November 24, 2025
Town RX Inc. v Nationwide Mut. Ins. Co. (2025 NY Slip Op 51853(U))
Headnote
Reported in New York Official Reports at Town RX Inc. v Nationwide Mut. Ins. Co. (2025 NY Slip Op 51853(U))
[*1]| Town RX Inc. v Nationwide Mut. Ins. Co. |
| 2025 NY Slip Op 51853(U) |
| Decided on November 24, 2025 |
| Appellate Term, First Department |
| Published by New York State Law Reporting Bureau pursuant to Judiciary Law § 431. |
| This opinion is uncorrected and will not be published in the printed Official Reports. |
Decided on November 24, 2025
SUPREME COURT, APPELLATE TERM, FIRST DEPARTMENT
PRESENT: James, P.J., Brigantti, Alpert, JJ.
571050/25
against
Nationwide Mutual Ins. Co., Defendant-Appellant.

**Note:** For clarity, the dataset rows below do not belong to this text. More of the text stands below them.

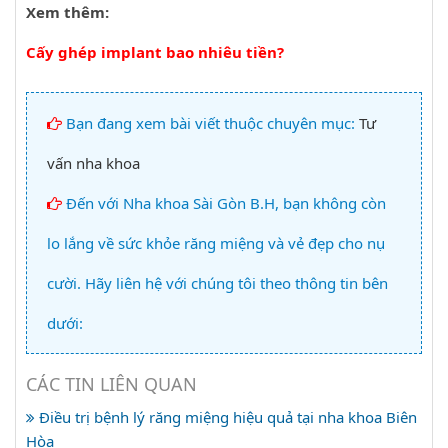
Xem thêm:
Cấy ghép implant bao nhiêu tiền?
Bạn đang xem bài viết thuộc chuyên mục:
Tư
vấn nha khoa
Đến với Nha khoa Sài Gòn B.H, bạn không còn
lo lắng về sức khỏe răng miệng và vẻ đẹp cho nụ
cười. Hãy liên hệ với chúng tôi theo thông tin bên
dưới:
CÁC TIN LIÊN QUAN
Điều trị bệnh lý răng miệng hiệu quả tại nha khoa Biên
Hòa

Defendant appeals from an order of the Civil Court of the City of New York, Bronx County (Lauren L. Esposito, J.), entered on or about February 3, 2025, which denied its motion for summary judgment and granted, in part, plaintiff’s cross-motion for summary judgment.
Per Curiam.
Order (Lauren L. Esposito, J.), entered February 3, 2025, reversed, without costs, plaintiff’s cross-motion denied and defendant’s motion for summary judgment dismissing the complaint granted. The Clerk is directed to enter judgment accordingly.
Defendant-insurer’s motion for summary judgment dismissing this action for first-party, no-fault benefits should have been granted. Defendant made a prima facie showing that plaintiff failed to appear at properly scheduled examinations under oath (EUOs) (see Kemper Independence Ins. Co. v Cornerstone Chiropractic, P.C., 185 AD3d 468 [2020]; Hertz Vehs. LLC v Significant Care, PT, P.C., 157 AD3d 600, 601 [2018]; Mapfre Ins. Co. of NY v Manoo, 140 AD3d 468, 469 [2016]). The affidavit of defendant’s attorney sufficiently described the standard practices and procedures of his office for mailing EUO scheduling letters (see Nationwide Affinity Ins. Co. of Am. v George, 183 AD3d 755, 757 [2020]; Liberty Mut. Ins. Co. v Five Boro Med. Equip., Inc. 130 AD3d 465, 465-466 [2015]), and counsel further represented, under penalty of perjury, that he had personal knowledge that the described practices and procedures were followed in this matter (id. at 466). This was adequate proof that the EUO letters were mailed to plaintiff.
In view of the foregoing, we reach no other issue.
THIS CONSTITUTES THE DECISION AND ORDER OF THE COURT.